2007-04-28

An open letter to Bank of America

One of my pet peeves is seemingly poor programming practices, especially when it comes to something that I perceive as easily worked around or corrected.

Well, the Bank of America online banking website just earned my ire in this realm.

I'm trying to reset my password to use an algorithm that I've developled for myself. My algorithm generates very secure passwords that are easy for me to remember, and different for each place I use it, using letters, numbers, and symbols. Well, the online banking site has some specific rules for creating passwords:


- It cannot contain special character $ < > & ^ ! [ ]


Now, these are probably metacharacters for whatever language is running the site on the back end. The problem is that, from what I can assess, they don't FRAKING QUOTE the password that you supply them that would prevent whatever language they're using on the back end from interpreting the symbols as metacharacters. Either that, or they don't trust the front-end (the part that we enter our username and password into) to pass the symbols to the backend properly, which should also be solved by quoting the string.

Now, unless someone from Bank of America calls me on this, I'm going to assume that someone in the web development team is a moron, and didn't do enough homework when he/she got their Computer Engineering degree.

I'm not studied in this field, but I know enough to talk to professionals about this on a reasonably intelligent level, having done web development in PERL. If anyone can give me a reasonable explanation, I will post it here, and issue an apology if needed.

2 comments:

Unknown said...

I large number of programs or sites that require passwords exclude special characters, they want alpha and/or numberic. They may even be case sensitive, but many of them just exclue special characters. I'm guessing that (like the Microsoft product keys, only in reverse) they generate some kind of algorhythm based on the characters, or converts it to a different numerical system, or something. Some means of encrypting it that doesn't allow for special characters. Something new with their SiteKey system?
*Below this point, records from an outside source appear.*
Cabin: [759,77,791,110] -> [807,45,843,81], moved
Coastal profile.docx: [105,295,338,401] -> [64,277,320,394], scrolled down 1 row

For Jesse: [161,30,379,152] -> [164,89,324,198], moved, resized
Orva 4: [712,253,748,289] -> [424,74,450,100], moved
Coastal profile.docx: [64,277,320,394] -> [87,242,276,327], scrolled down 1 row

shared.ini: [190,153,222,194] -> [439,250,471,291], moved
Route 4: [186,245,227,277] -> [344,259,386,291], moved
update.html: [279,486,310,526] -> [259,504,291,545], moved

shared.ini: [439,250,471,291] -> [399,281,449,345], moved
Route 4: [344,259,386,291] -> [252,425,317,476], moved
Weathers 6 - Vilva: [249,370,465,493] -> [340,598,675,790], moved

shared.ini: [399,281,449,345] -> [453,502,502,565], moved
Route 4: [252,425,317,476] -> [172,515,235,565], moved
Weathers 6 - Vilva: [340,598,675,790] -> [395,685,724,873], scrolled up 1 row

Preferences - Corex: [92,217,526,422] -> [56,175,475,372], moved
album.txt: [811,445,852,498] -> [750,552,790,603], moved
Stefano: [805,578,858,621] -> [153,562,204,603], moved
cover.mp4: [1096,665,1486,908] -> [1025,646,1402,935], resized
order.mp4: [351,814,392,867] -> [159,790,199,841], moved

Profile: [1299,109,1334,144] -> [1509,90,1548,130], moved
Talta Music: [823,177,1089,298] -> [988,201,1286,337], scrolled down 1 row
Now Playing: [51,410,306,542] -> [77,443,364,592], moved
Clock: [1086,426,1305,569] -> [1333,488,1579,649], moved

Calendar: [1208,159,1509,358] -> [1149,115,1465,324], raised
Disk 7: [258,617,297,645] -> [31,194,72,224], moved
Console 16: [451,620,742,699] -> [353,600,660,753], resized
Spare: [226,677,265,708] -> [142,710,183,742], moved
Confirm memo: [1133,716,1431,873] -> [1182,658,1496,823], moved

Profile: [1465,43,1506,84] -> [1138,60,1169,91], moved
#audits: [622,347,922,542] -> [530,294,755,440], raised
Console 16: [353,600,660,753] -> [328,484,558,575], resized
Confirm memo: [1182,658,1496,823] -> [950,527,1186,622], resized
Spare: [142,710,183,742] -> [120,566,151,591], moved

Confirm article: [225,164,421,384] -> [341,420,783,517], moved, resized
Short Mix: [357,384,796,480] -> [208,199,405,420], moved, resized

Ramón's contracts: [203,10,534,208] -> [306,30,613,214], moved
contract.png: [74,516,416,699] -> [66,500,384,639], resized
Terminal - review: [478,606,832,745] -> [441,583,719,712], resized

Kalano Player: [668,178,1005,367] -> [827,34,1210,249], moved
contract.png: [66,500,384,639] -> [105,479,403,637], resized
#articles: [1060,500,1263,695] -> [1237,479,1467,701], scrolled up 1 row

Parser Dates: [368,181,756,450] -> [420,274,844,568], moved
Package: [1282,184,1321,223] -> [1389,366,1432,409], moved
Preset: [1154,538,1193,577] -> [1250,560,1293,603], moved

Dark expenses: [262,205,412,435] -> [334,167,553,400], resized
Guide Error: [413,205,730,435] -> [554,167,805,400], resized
Just a thought, as I'm no coder. I know that special characters make for an even stronger password...

CaptSlaq said...

You're getting into encryption at that point. There's some great stuff on ciphers on wikipedia if you're really interested in them. Most of them are nearly over my head.

The Microsoft key generating algorithm is set up intentionally to not include metacharacters. I speculate it's by design to make key input easier for the user.

However, the problem with your assessment is that it doesn't address my beef: If the encryption won't accept the characters, YOU'RE DOING IT WRONG. RSA, AES, DES, and a host of other encryption schemes have no problem with anything that you pass them that are all very secure. SSL certificates are generated using one of the major ciphers currently.

At any rate, I don't believe that the problem is with the cipher: the characters listed have a high probability of being actual metacharacters in some language. Examples below are all explained in the vein of PERL:

$: this is a variable.

<>: with a filehandle in between (eg, < README >), can be used in place of "read README".

&: &SUBROUTINE tells the script to execute the subroutine SUBROUTINE

^: used in regular expressions. Tells the regular expression to match whatever is between this and the next delimter at the beginning of the searched string only

!: In regular expressions means "not" as in "look for !foo" (not actual code) would return everything that is not "foo".

[]: In regular expressions, used to group search items, as in "look for ['foo', 'bar', 'bat']" (not actual code) would return any of foo, bar, or bat.